Corona: Weiterhin Maskenpflicht in Passau, Lockdown Light verlängert und Skifahren erst ab Januar

von am 28.11.2020

Die Maskenpflicht in Passau gilt weiterhin trotz des Urteils eines Regensburger Gerichtes. Der derzeitige “Lockdown Light” wurde bis zum 20. Dezember verlängert, für die Feiertage sollen jedoch gelockerte Maßnahmen gelten. Skifahren könnte nach einer Forderung von Italiens Ministerpräsident Giuseppe Conte erst Mitte Januar möglich sein. Der CampusCrew-Corona-Ticker:

 

 

Die Zahl der Coronatodesfälle erreicht in Deutschland einen neuen Höchstwert. Binnen eines Tages wurde ein Anstieg von 410 Fällen gemeldet. Die WHO meldete, dass die Todeszahlen auch weltweit gestiegen sind: um mehr als 67.000 Fälle innerhalb einer Woche.

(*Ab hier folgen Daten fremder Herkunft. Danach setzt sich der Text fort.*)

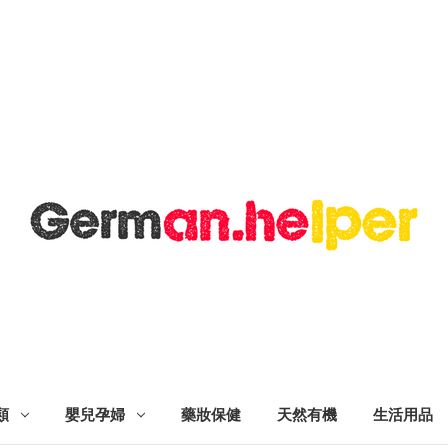
類
嬰兒孕婦
藥妝保健
天然有機
生活用品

Die 7-Tage-Inzidenz im Landkreis Passau liegt derzeit bei 273,03 und für Passau Stadt bei 352,25.

Trotz Urteil: Weiterhin Maskenpflicht in Passau

Die Maskenpflicht in Passau gilt weiterhin trotz des Urteils aus Regensburg. Letzte Woche hatten zwei Altstadtbewohner gegen die Maskenpflicht geklagt und Recht bekommen. Das Urteil gilt jedoch nur für die Antragsteller selbst. “Für alle anderen Personen bleibt es bei der Geltung der Maskenpflicht aufgrund der bayerischen Verordnung in Verbindung mit der Passauer Allgemeinverfügung“, so Oberbürgermeister Jürgen Dupper.

“Lockdown Light” verlängert bis 20. Dezember

Aufgrund der weiterhin hohen Infektionszahlen wird der Lockdown Light zunächst bis zum 20. Dezember verlängert. Für die Feiertage sollen jedoch gelockerte Maßnahmen gelten. Vorerst sollen zwischen dem 23. Dezember und dem 1. Januar Treffen mit bis zu 10 haushaltsfremden Personen erlaubt sein. Vor und nach den Feiertagen wird eine mehrtägige Selbstquarantäne empfohlen.

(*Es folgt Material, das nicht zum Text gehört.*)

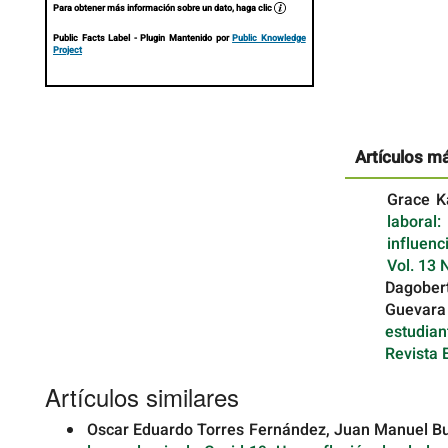
Para obtener más información sobre un dato, haga clic
Public Facts Label
- Plugin Mantenido por
Public Knowledge
Project
Artículos m
Grace K
laboral
influenc
Vol. 13 
Dagober
Guevara
estudian
Revista 
Artículos similares
Oscar Eduardo Torres Fernández, Juan Manuel Bu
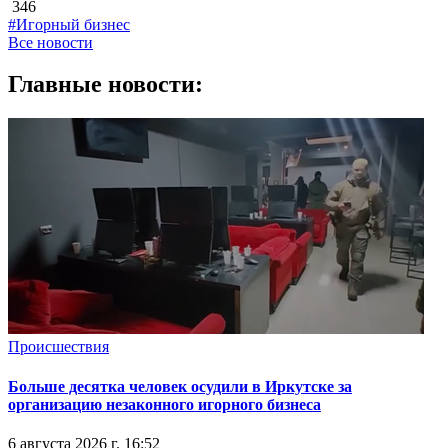
346
#Игорный бизнес
Все новости
Главные новости:
Происшествия
Больше десятка человек осудили в Иркутске за
организацию незаконного игорного бизнеса
6 августа 2026 г. 16:52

Skifahren erst ab Mitte Januar?

In den Alpenregionen herrscht Streit über die Skisaison. Italiens Ministerpräsident Giuseppe Conte will Skigebiete aufgrund der Pandemie frühestens ab 10. Januar öffnen und ruft zu einem gemeinsamen europäischen Fahrplan auf. Für Österreich würde das laut Finanzminister Gernot Blümel einen Umsatzausfall von 800 Millionen Euro pro Woche ausmachen. “Wenn die EU das wirklich will, dann muss sie dafür auch bezahlen“, teilte Blümel mit. Jedoch sind sich alle Länder einig, dass unkoordinierte, zu schnelle Öffnungen wie immer Sommer ein Fehler wären.